SSDs are designed to be durable, but can still exhibit data loss if powered down for extended periods of time
Over the years there have been several deliberate attempts to wear out consumer SSDs to see just how much punishment these drives can take. The most famous of these torture tests was by Techreport, where six SSDs were subjected to deliberate intense writing until they gave up the electronic ghost. It took more than 18 months for this to kill all six drives.
In the end, most of these drives managed to write more than a petabyte of data. Far, far more than they were warrantied for. Of course, these SSDs have all sorts of features built-in to ensure they live as long as possible. There are a set amount of "overprovisioned" redundant cells that can be quietly switched out with failing ones. The drive's onboard "brain" uses wear leveling to ensure that data writes are spread out over cells so that some aren't prematurely fried. Some of the TLC drives in that experiment didn't reach the petabyte mark, but were still so far over their rated numbers that it didn't really make them less impressive.
Bear in mind, this was about a decade ago, and the latest generation of SSDs are smarter, have better endurance, and will likely last even longer than those early models because of it.
I bought my first SSD as part of a netbook I needed for university. This machine had a whopping 8GB SSD inside, with very low rated write endurance. I was genuinely worried that this small SSD would be worn out before I finished my on-campus studies, but it turns out the battery died long before the SSD did. When I sold that netbook after three years of ownership, the battery was the only thing that needed replacement, and I'd worried about it for no reason at all, despite many magazine articles at the time showing how easy it was to nuke one of those netbook SSDs with a torture test.
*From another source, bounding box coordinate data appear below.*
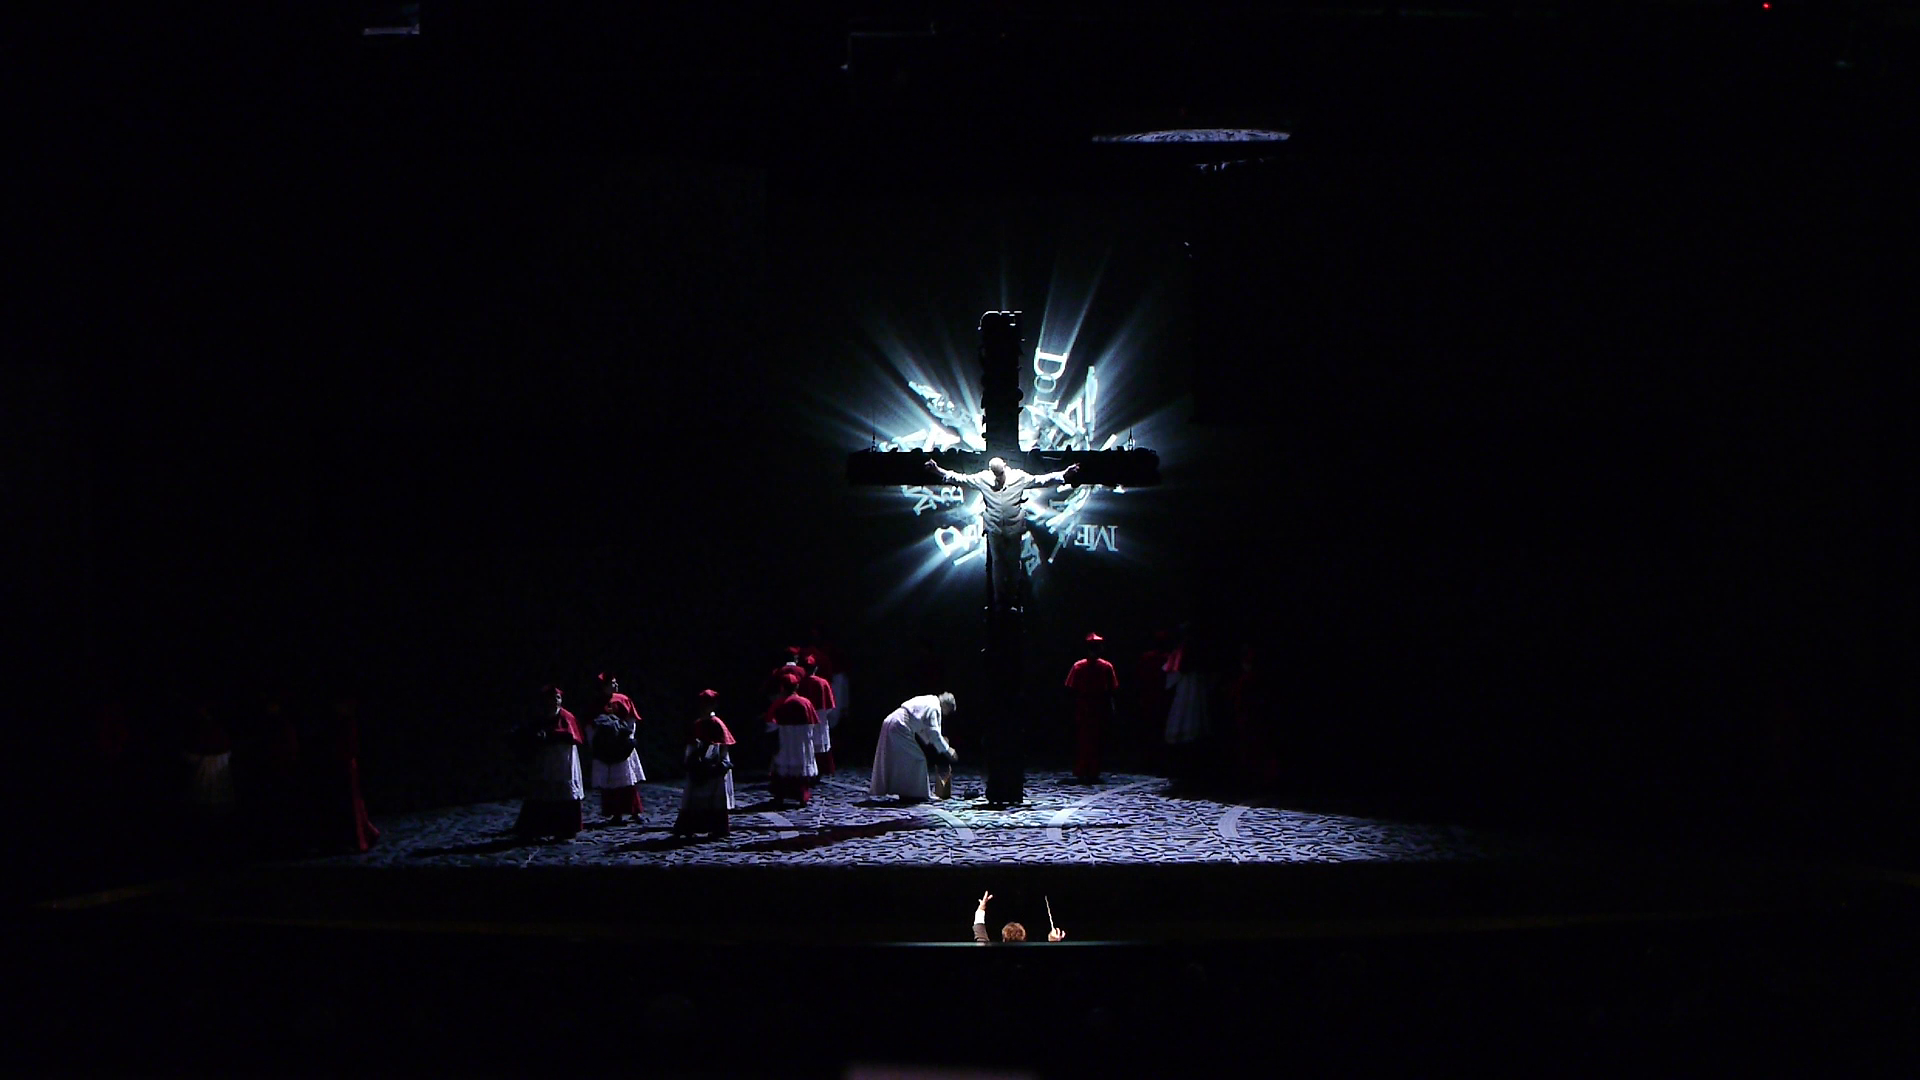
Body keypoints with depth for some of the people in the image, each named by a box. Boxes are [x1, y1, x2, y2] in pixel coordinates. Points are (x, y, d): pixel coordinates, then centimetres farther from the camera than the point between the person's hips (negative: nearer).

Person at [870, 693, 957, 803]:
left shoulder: (926, 702, 21)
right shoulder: (934, 708, -8)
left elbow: (921, 729, 29)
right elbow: (934, 732, -12)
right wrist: (946, 750, -3)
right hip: (900, 728, -10)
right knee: (916, 759, -2)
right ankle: (912, 794, 1)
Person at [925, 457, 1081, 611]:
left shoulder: (1019, 477, -8)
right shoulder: (983, 479, -6)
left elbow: (1041, 480, -9)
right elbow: (961, 479, -2)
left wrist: (1064, 475, -19)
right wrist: (938, 471, -9)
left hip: (1014, 528, -1)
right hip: (994, 529, 1)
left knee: (1014, 563, 10)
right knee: (996, 563, 10)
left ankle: (1013, 598, 24)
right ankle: (999, 600, 21)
Since then, I've bought a heap of SSDs, but my oldest drive is now eight years old. A SATA III gaming drive from Samsung that has been absolutely hammered with terabytes of game downloads, then spent some time being hammered as a video editing scratch drive, and currently lives attached to my PlayStation 5, so I can get better loading times on PlayStation 4 games without using the internal SSD.
Similarly, my wife works as a video editor, and her SSDs are frankly brutalized with hundreds of gigs in 4K footage every week, and have been for years. Not a single SSD that we own has yet failed. The main reason I've replaced them is that I want faster and bigger drives, so I tend to simply convert my old drives into external ones.
That said, you'll find plenty of anecdotal evidence to the contrary on online forums. Just because SSDs have proven reliable on average, doesn't mean you couldn't be the victim of bad luck, or a bad model. In 2023 Samsung was forced to release fixes for its 900-series SSDs, such as the 990 Pro and 980 Pro. These drives showed rapid degradation despite relatively low amounts of writes, and that's not what you want on a high-end drive. These issues are rarely the result of actual hardware problems, but bugs in firmware. Which just goes to show that software magic is one of the main reasons SSDs are so robust. There's a lot of heavy lifting that happens invisibly on the drive itself, and we only realize it when things go wrong.
Just like mechanical hard drives, SSDs can fail spontaneously for any reason. However, on average, your SSDs will likely far outlive their rated write endurance numbers. However, what will kill your SSD fast is running it too hot. This is a major issue in data centers where things can get really spicy, but as long as you have good cooling in your system, and use an SSD heatsink where possible, you really don't have to worry about this issue. That said, modern SSDs will also throttle themselves when they get too hot, so even if your cooling fails or can't quite handle peak performance, the drive will try to save itself by running at lower intensity.